Predicting Distresses using Deep Learning of Text Segments in Annual Reports
This work addresses the problem of improving corporate distress prediction accuracy for financial analysts and regulators, representing an incremental advance by extending existing models with text analysis.
The paper tackles corporate distress prediction by incorporating unstructured textual data from annual reports alongside traditional numerical financial variables, finding that this approach provides statistically significant performance enhancement, particularly for large firms, with auditors' reports proving more informative than management statements.
Corporate distress models typically only employ the numerical financial variables in the firms' annual reports.

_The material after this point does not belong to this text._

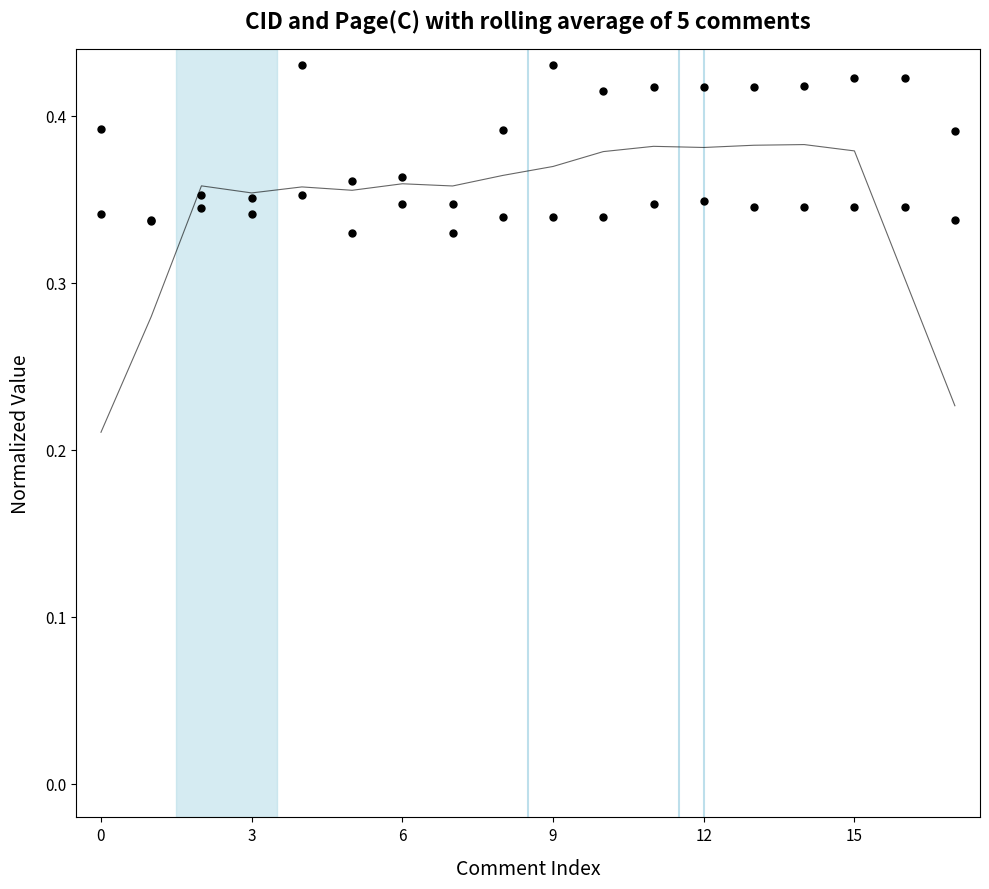

What are all the series names shown in the legend?

Rolling avg (5 pts), CID (normalized), Page(C) (normalized)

We develop a model that employs the unstructured textual data in the reports as well, namely the auditors' reports and managements' statements. Our model consists of a convolutional recurrent neural network which, when concatenated with the numerical financial variables, learns a descriptive representation of the text that is suited for corporate distress prediction. We find that the unstructured data provides a statistically significant enhancement of the distress prediction performance, in particular for large firms where accurate predictions are of the utmost importance. Furthermore, we find that auditors' reports are more informative than managements' statements and that a joint model including both managements' statements and auditors' reports displays no enhancement relative to a model including only auditors' reports. Our model demonstrates a direct improvement over existing state-of-the-art models.